● 本文抜粋:
· · · ·

それなりの質のイラストが2500円で
先日、NHKの朝の情報番組「あさイチ」で、スキルを売り買いするマーケットである「ココナラ」が紹介されて、その中で、
- 主婦の書いた2,500円のイラストが売れた
- 企業としては、以前はイラストに30,000円払ったけど、それに比べて得だった
みたいな話が紹介されていたようで、ネット上でも話題になっていました。私自身は番組は見ていませんが、以下のまとめを見れば、番組の内容、あるいはそれに対する世間の反応が分かるかと思います。
#あさイチ 「プロに3万で描いてもらったイラストが2500円で描いてもらえてコストダウン」をいい話として紹介「市場価格を下げるの勘弁して」 – Togetterまとめ
私の意見を書く前に、情報開示しておきます。以前、フリーランス時代に仕事でココナラと関わっていて、創業者・一部の社員の方とは面識があります。
主な意見
上で紹介した togetter の意見をまとめると、以下のようなものに集約されるかと思います。
- ネガティブ意見
- 相場を知らないで安い価格で仕事をする人が増えると、仕事として成り立たなくなってきて困る
- もっと高い値段の価値があるのに2500円しかもらえず、ある意味搾取
- プロの仕事も値切ろうという発注者が増えそう
- ポジティブ意見
- 市場原理だから仕方ない(あるいは当たり前)
- 今までは3万の絵しか選択肢が無かったけど、質は落ちるけど2500円という選択肢も出来て良かった
- 主婦などにとっては、家で空いた時間がお金になるので良い
- その他
- プロの3万円という価格は、絵だけでなく信用・サポートその他も込み
- 3万円の価格で3万円以上の価値を提供できないプロはいずれ淘汰される
ソフトウェア開発でも同じ事が起きている
この手の話はイラストやデザイン領域に限らず、かなり広い産業で起きています。弊社のメイン事業であるソフトウェア開発の分野でも、当然同じことが起きています。
オープンソース
現在ではオープンソースは一般的に使用されており、周辺のビジネスもかなりの規模になっていますが、ほんの15年くらい前は、既存のソフトウェア業界からかなり敵視されたりしていました。ある程度の年齢以上のIT関連の方であれば、当時マイクロソフト CEO だったビル・ゲイツが Linux を敵視していたのはご存知かと思います。
時が経って2017年、Microsoft Azure 上では Linux サーバーが数多く動いていますし、Windows のサブシステムとして Ubuntu が動く時代です。Google や Amazon が所有する無数のサーバー上でも、当然オープンソースのソフトウェアが多数動いています。オープンソースの広がりという時代の流れに抗うのではなく、上手くビジネスに活かす方が得策でしょう。

· · · ·

● データ抜粋:
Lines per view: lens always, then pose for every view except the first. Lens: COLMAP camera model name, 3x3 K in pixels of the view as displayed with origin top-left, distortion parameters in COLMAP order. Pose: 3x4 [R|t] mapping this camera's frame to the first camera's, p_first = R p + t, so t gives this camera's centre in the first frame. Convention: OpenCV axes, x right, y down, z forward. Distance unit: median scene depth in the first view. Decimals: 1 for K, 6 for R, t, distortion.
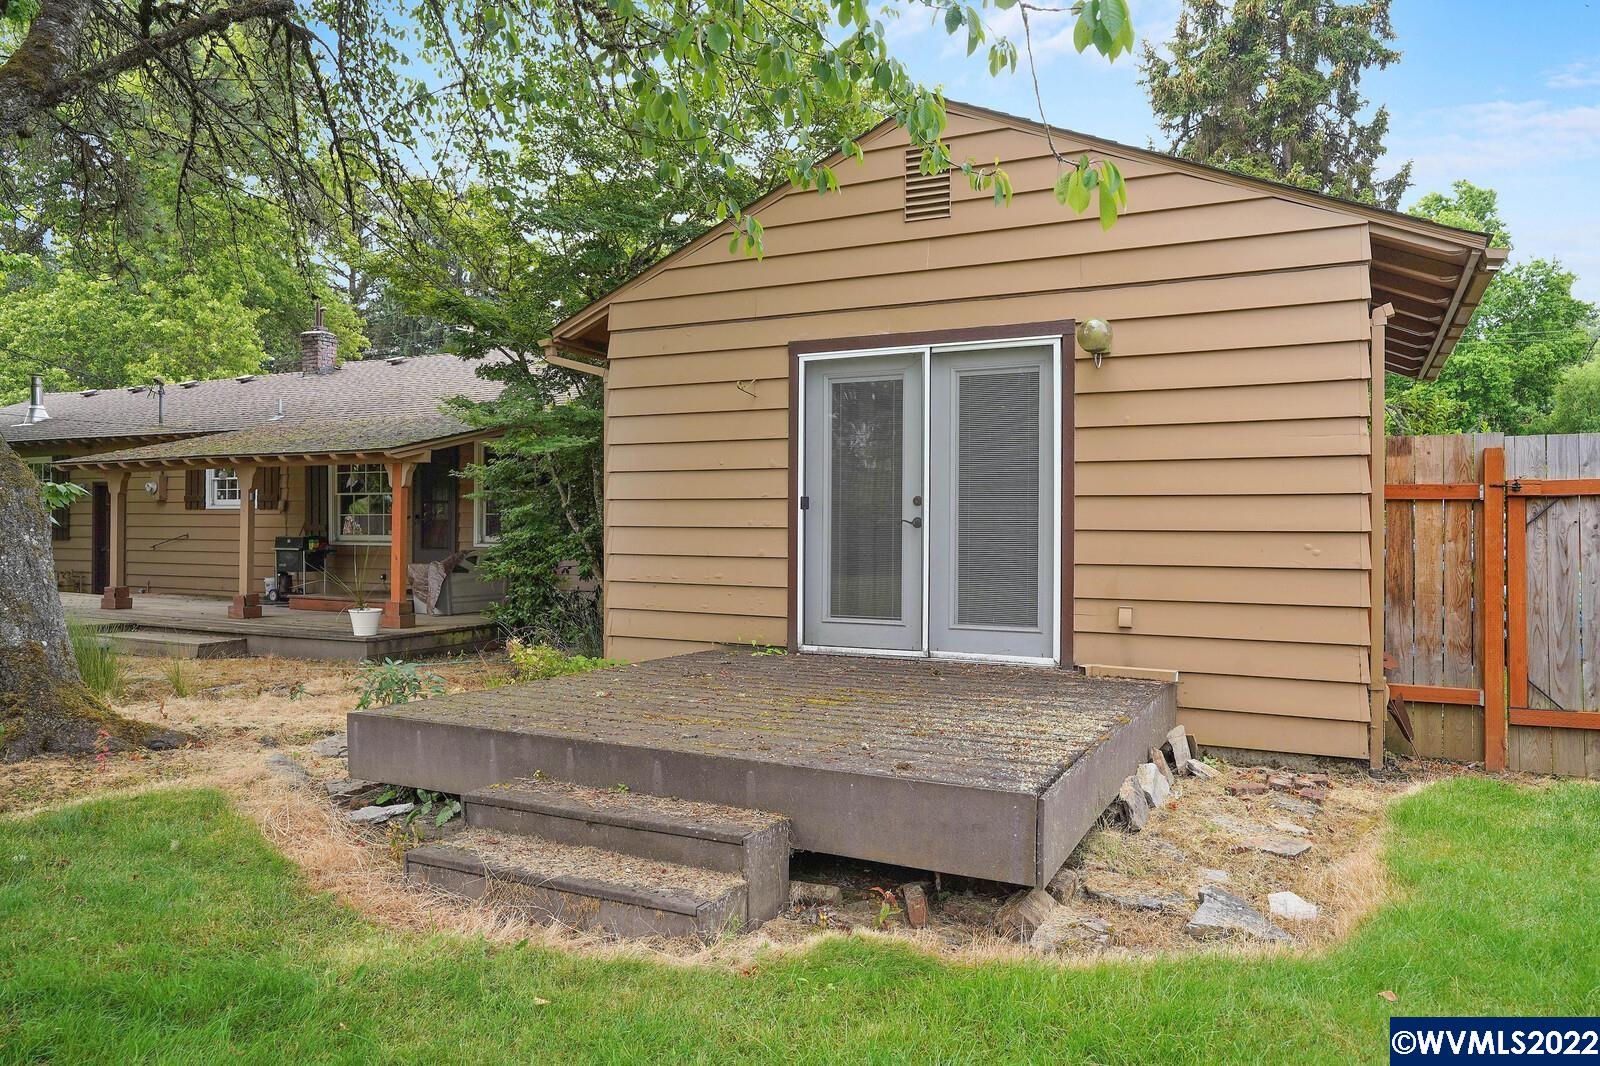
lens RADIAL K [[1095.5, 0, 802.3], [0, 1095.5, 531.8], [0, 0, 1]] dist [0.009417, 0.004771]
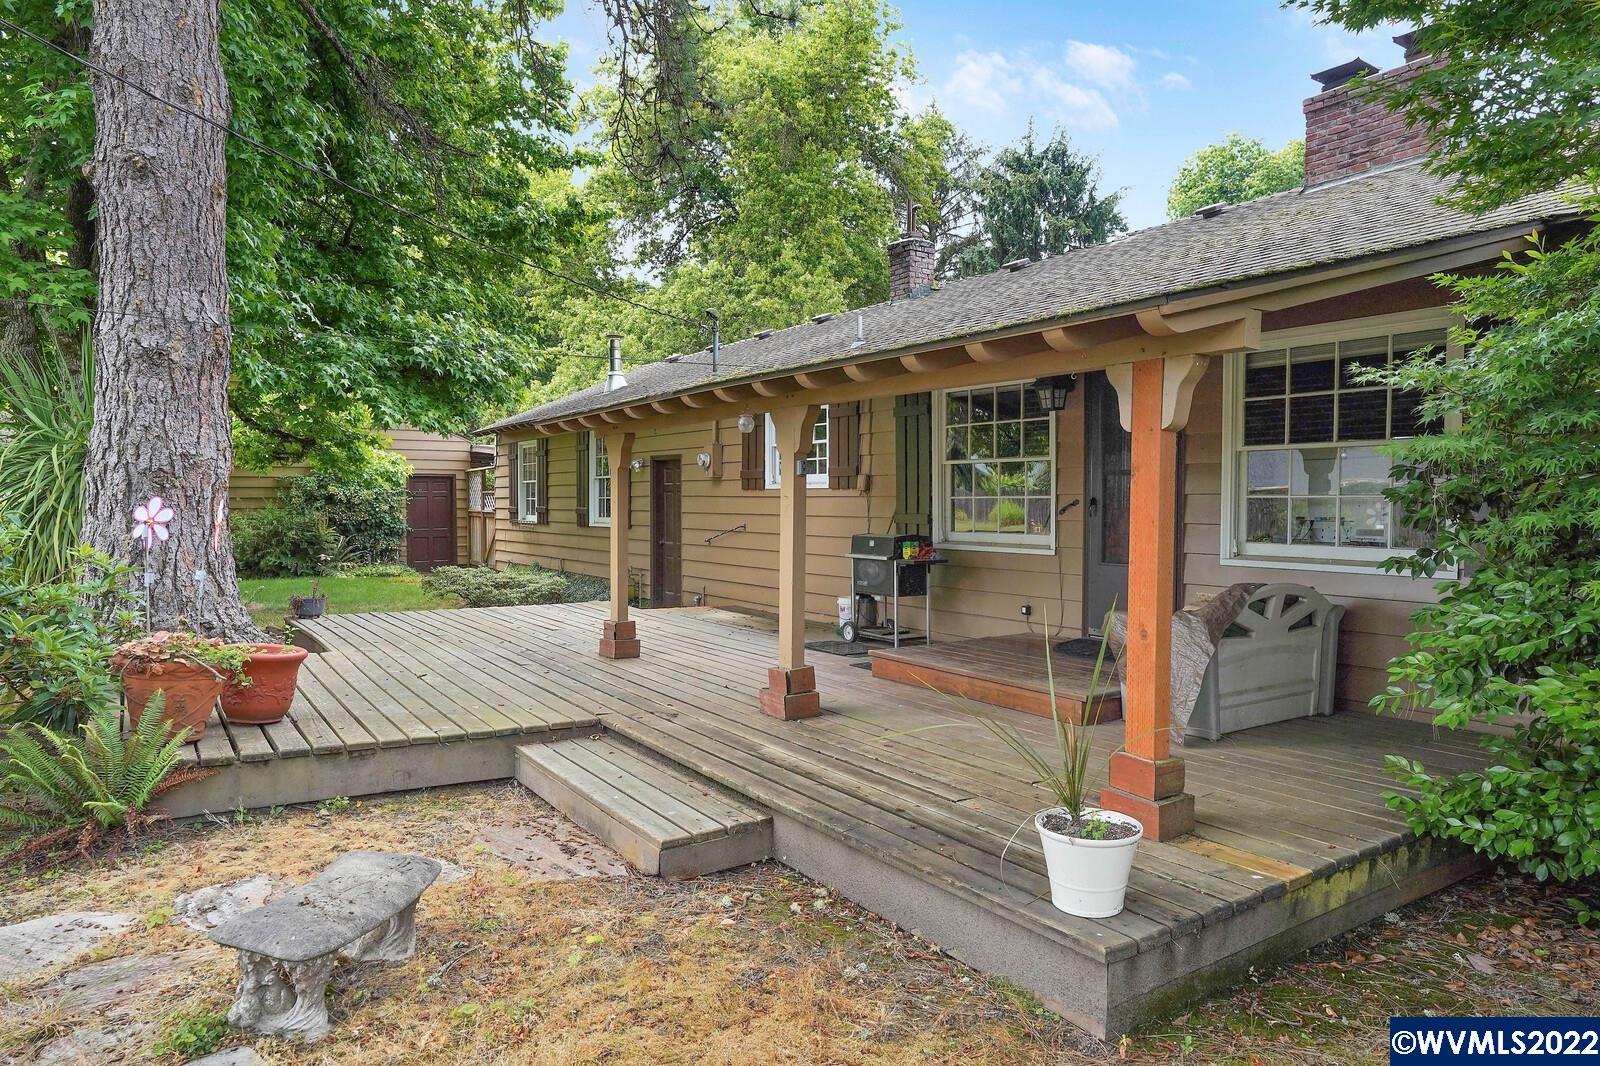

· · · ·

● やること: 本文のうち、「それなりの質のイラストが2500円で」を含む語句で始まり「社員の方とは面識があります。」で終わる部分を、一字も変えずに書き写して出力してください。

● 解答例:
それなりの質のイラストが2500円で
先日、NHKの朝の情報番組「あさイチ」で、スキルを売り買いするマーケットである「ココナラ」が紹介されて、その中で、
- 主婦の書いた2,500円のイラストが売れた
- 企業としては、以前はイラストに30,000円払ったけど、それに比べて得だった
みたいな話が紹介されていたようで、ネット上でも話題になっていました。私自身は番組は見ていませんが、以下のまとめを見れば、番組の内容、あるいはそれに対する世間の反応が分かるかと思います。
#あさイチ 「プロに3万で描いてもらったイラストが2500円で描いてもらえてコストダウン」をいい話として紹介「市場価格を下げるの勘弁して」 – Togetterまとめ
私の意見を書く前に、情報開示しておきます。以前、フリーランス時代に仕事でココナラと関わっていて、創業者・一部の社員の方とは面識があります。